Assignment: Every entry below is to be copied exactly as written.

Dataset excerpts
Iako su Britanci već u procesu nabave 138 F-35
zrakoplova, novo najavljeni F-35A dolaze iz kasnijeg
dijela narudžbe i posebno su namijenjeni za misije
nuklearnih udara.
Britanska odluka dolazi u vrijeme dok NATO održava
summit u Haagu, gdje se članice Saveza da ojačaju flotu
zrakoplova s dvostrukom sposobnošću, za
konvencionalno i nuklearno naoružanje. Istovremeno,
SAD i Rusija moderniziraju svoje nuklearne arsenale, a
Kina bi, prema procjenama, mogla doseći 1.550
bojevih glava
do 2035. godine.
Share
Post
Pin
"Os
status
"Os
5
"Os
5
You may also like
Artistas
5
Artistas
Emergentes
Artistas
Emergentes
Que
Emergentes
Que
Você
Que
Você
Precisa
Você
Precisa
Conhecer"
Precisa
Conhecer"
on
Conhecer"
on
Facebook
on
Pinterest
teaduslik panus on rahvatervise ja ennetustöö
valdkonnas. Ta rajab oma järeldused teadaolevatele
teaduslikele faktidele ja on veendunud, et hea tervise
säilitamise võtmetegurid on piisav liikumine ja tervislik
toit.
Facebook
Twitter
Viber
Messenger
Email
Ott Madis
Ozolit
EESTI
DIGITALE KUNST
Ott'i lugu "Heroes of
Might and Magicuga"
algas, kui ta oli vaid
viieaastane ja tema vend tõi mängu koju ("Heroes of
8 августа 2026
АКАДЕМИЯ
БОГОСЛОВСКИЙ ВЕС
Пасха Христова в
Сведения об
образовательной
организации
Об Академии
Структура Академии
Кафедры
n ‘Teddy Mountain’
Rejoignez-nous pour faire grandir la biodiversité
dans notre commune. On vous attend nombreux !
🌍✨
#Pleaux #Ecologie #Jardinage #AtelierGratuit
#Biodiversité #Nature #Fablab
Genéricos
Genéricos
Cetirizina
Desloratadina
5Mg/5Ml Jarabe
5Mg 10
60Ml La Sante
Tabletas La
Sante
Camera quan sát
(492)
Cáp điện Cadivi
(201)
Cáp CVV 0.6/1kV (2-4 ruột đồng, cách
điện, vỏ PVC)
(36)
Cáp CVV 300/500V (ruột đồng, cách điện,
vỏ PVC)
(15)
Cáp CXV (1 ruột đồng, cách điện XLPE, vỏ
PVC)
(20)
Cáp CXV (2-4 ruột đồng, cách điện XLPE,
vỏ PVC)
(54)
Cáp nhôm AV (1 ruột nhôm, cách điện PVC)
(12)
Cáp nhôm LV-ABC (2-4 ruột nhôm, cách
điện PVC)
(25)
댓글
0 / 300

Response area:
Iako su Britanci već u procesu nabave 138 F-35
zrakoplova, novo najavljeni F-35A dolaze iz kasnijeg
dijela narudžbe i posebno su namijenjeni za misije
nuklearnih udara.
Britanska odluka dolazi u vrijeme dok NATO održava
summit u Haagu, gdje se članice Saveza da ojačaju flotu
zrakoplova s dvostrukom sposobnošću, za
konvencionalno i nuklearno naoružanje. Istovremeno,
SAD i Rusija moderniziraju svoje nuklearne arsenale, a
Kina bi, prema procjenama, mogla doseći 1.550
bojevih glava
do 2035. godine.
Share
Post
Pin
"Os
status
"Os
5
"Os
5
You may also like
Artistas
5
Artistas
Emergentes
Artistas
Emergentes
Que
Emergentes
Que
Você
Que
Você
Precisa
Você
Precisa
Conhecer"
Precisa
Conhecer"
on
Conhecer"
on
Facebook
on
Pinterest
teaduslik panus on rahvatervise ja ennetustöö
valdkonnas. Ta rajab oma järeldused teadaolevatele
teaduslikele faktidele ja on veendunud, et hea tervise
säilitamise võtmetegurid on piisav liikumine ja tervislik
toit.
Facebook
Twitter
Viber
Messenger
Email
Ott Madis
Ozolit
EESTI
DIGITALE KUNST
Ott'i lugu "Heroes of
Might and Magicuga"
algas, kui ta oli vaid
viieaastane ja tema vend tõi mängu koju ("Heroes of
8 августа 2026
АКАДЕМИЯ
БОГОСЛОВСКИЙ ВЕС
Пасха Христова в
Сведения об
образовательной
организации
Об Академии
Структура Академии
Кафедры
n ‘Teddy Mountain’
Rejoignez-nous pour faire grandir la biodiversité
dans notre commune. On vous attend nombreux !
🌍✨
#Pleaux #Ecologie #Jardinage #AtelierGratuit
#Biodiversité #Nature #Fablab
Genéricos
Genéricos
Cetirizina
Desloratadina
5Mg/5Ml Jarabe
5Mg 10
60Ml La Sante
Tabletas La
Sante
Camera quan sát
(492)
Cáp điện Cadivi
(201)
Cáp CVV 0.6/1kV (2-4 ruột đồng, cách
điện, vỏ PVC)
(36)
Cáp CVV 300/500V (ruột đồng, cách điện,
vỏ PVC)
(15)
Cáp CXV (1 ruột đồng, cách điện XLPE, vỏ
PVC)
(20)
Cáp CXV (2-4 ruột đồng, cách điện XLPE,
vỏ PVC)
(54)
Cáp nhôm AV (1 ruột nhôm, cách điện PVC)
(12)
Cáp nhôm LV-ABC (2-4 ruột nhôm, cách
điện PVC)
(25)
댓글
0 / 300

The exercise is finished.